Briefing media persons here yesterday, Principal Chief Conservator of Forest (PCCF) Sidhant Das said the Indian Skimmers are a vulnerable species which the International Union for Conservation of Nature (IUCN) has put under the ‘vulnerable category’ of birds.
“These birds are locally migratory and are generally found in the Indian subcontinent from Pakistan to Myanmar. Earlier, there were roughly 10,000 Indian Skimmers in India whose number has declined at a fast rate of about 30 percent every year. To sustain their population, the Ministry of Environment and Forests had developed a nesting site for them in National Chambal Sanctuary in Uttar Pradesh,” said Das.
He said though the Indian Skimmers are seen in other places like Bhitarkanika, Nalabana and Satkosia, this is the first time the birds have been sighted nesting along the sand bars of Mahanadi riverbed in Mundali area in Cuttack district.
Das said the nesting of these birds was first found by Sumant Kumar Rajguru, a well-known ornithologist who later brought itto the notice of the state Forest and Environment department on February 21 this year.

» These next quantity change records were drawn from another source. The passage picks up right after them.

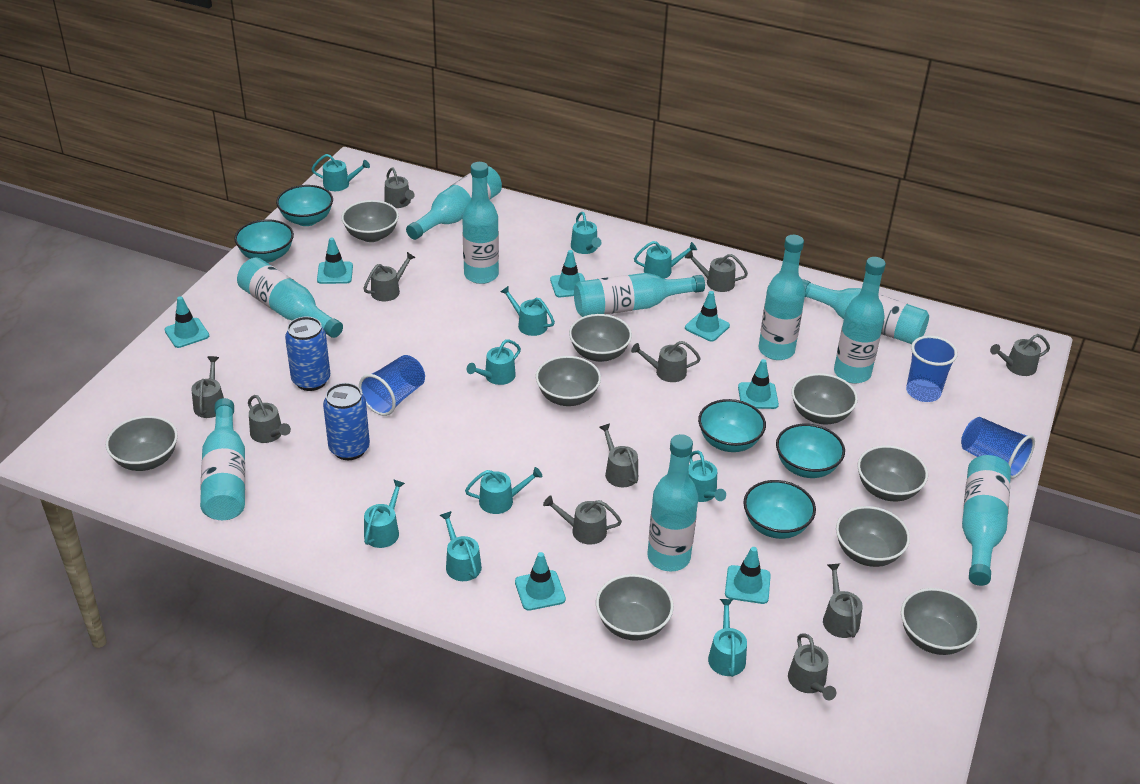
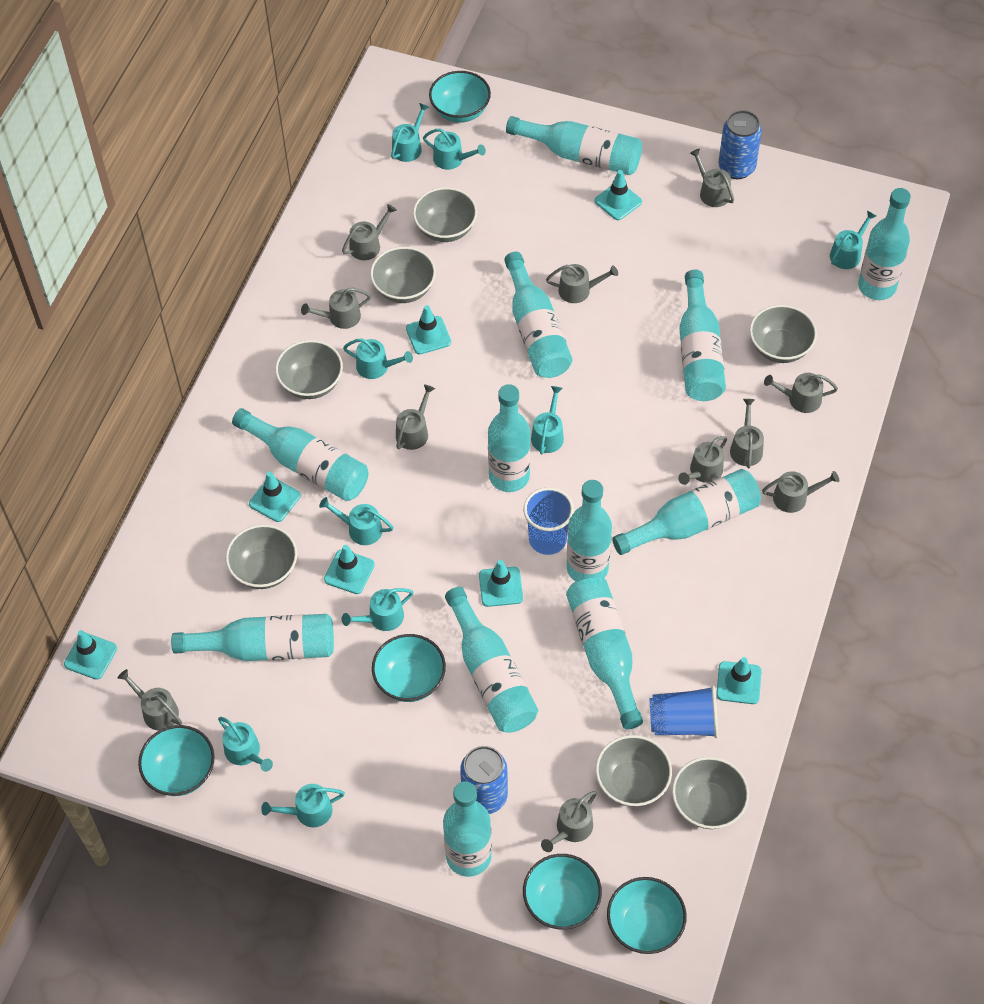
blue cup: [359,355,425,416] [906,336,958,402] [961,417,1035,479] = 3 -> [523,487,574,555] [650,686,718,738] = 2
grey bowl: [106,416,178,471] [341,200,399,242] [536,356,601,406] [569,314,632,362] [596,574,674,641] [791,373,858,425] [836,506,910,567] [857,445,928,501] [901,588,980,655] = 9 -> [226,524,297,589] [275,340,343,399] [370,247,436,303] [413,187,477,242] [596,735,672,807] [672,757,749,829] [750,305,817,363] = 7
turquoise bottle: [200,398,245,520] [237,258,343,338] [406,166,502,240] [462,162,499,284] [574,273,705,317] [647,434,698,572] [758,235,805,360] [802,279,929,344] [834,257,886,383] [962,455,1011,586] = 10 -> [171,614,334,661] [232,408,368,501] [443,781,492,877] [445,587,538,733] [488,384,531,492] [504,252,572,378] [506,116,642,175] [566,576,643,729] [567,480,612,581] [612,469,761,555] [679,270,726,401] [858,188,911,300] = 12
turquoise watering can: [312,154,370,191] [364,479,405,548] [440,511,482,581] [465,467,543,514] [467,340,521,385] [501,286,555,336] [571,212,602,254] [634,241,697,279] [689,451,726,502] [708,599,747,677] = 10 -> [218,717,273,772] [261,784,345,827] [319,497,394,545] [342,588,413,631] [343,338,413,379] [391,103,429,162] [423,128,486,170] [531,386,564,454] [830,211,876,269] = 9

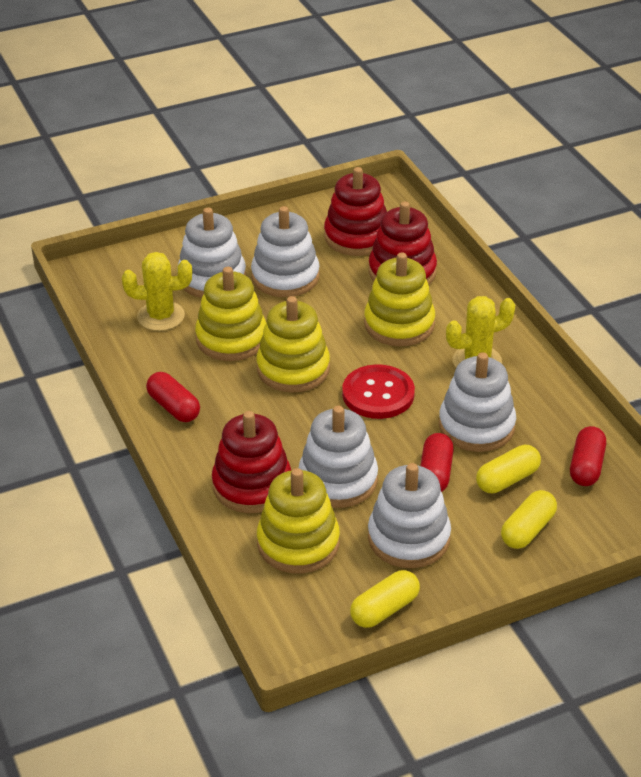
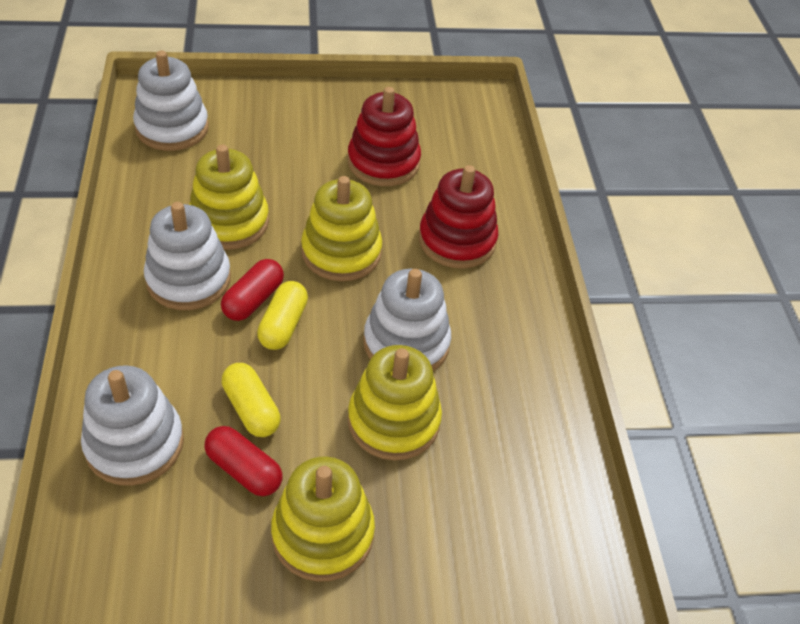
red button: [342,364,415,419] = 1 -> none = 0
red capsule: [146,372,200,422] [420,433,454,492] [570,426,606,486] = 3 -> [205,426,282,496] [221,259,284,321] = 2
red stacking toy: [212,411,291,513] [324,167,387,256] [369,201,437,285] = 3 -> [347,87,421,186] [419,165,498,269] = 2
white stacking toy: [177,207,246,298] [251,206,319,297] [299,406,378,508] [368,463,451,568] [439,352,516,452] = 5 -> [81,365,184,486] [133,51,209,151] [144,202,231,310] [363,269,451,371] = 4
yellow cactus: [122,252,192,331] [446,296,515,367] = 2 -> none = 0
yellow capsule: [350,570,420,628] [476,445,541,493] [501,490,557,549] = 3 -> [222,363,281,437] [257,281,308,350] = 2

“Following information and inputs from him, instructions were given to the DFO, Chandaka Wildlife Division to take steps to provide adequate protection to the nesting sites. Besides, we had requested the Water Resources department to maintain the water level in the river to ensure that the sand bars of the riverbed on which these birds have laid eggs are not inundated,” he said.
Das further said after the hatching of the eggs, the state Forest department had informed the Bombay Natural History Society BNHS). A team from the Society arrived at Mundali and fixed rings around the legs of the hatchlings to track their movement. By May 17, BNHS has done the ringing of 34 Indian Skimmers.
Principal secretary, state Forest and Environment, Suresh Chandra Mohapatra said a total of 64 nests were sighted along the sand bars in which the birds had laid 181 eggs.
He also informed that out of 64 nests, 13 were of the River Tern birds which had laid 30 eggs and one nest was of at 6 Black-bellied Tern. “These are seasonal birds are not found in Odisha,” he said.
He also said these birds have preferred Odisha as their new habitat as the water in most of the rivers in north India has been polluted. “Besides, these birds prefer sand bars having no human interference,” he pointed out.
“As these rare species are found along the sand bars of Mahanadi riverbed, the Forest department will make efforts to notify these places of the river at various places as protected areas every year. Forest staffs would be deployed in these protected areas to protect the eggs of these birds. Besides, we will ask the Water Resources department for uniform release of water from Hirakud dam so that these sand bars are not submerged. In future, we will identify the sand bars along the river bed in the upstream and downstream of the river and declare these areas as protected for these birds. Our main focus would be to raise the population of Indian Skimmers in Odisha by adopting these measures,” Mohapatra informed.
“This is more of a discovery, not an invention. This is a tremendous achievement for those who are working in wildlife. I must say this that after Chambal Sanctuary, this is the second nesting site for the Indian Skimmers. The global population of these threatened species is around 7000,” Rajguru said.
He said to increase the population of these birds, water level at Naraj has to be maintained at a constant level not to allow the ingress of water into the sand bars and steps must be taken to prevent cattle grazing along the sand bars of the riverbed. “Human interference is also a big threat for these birds,” he observed.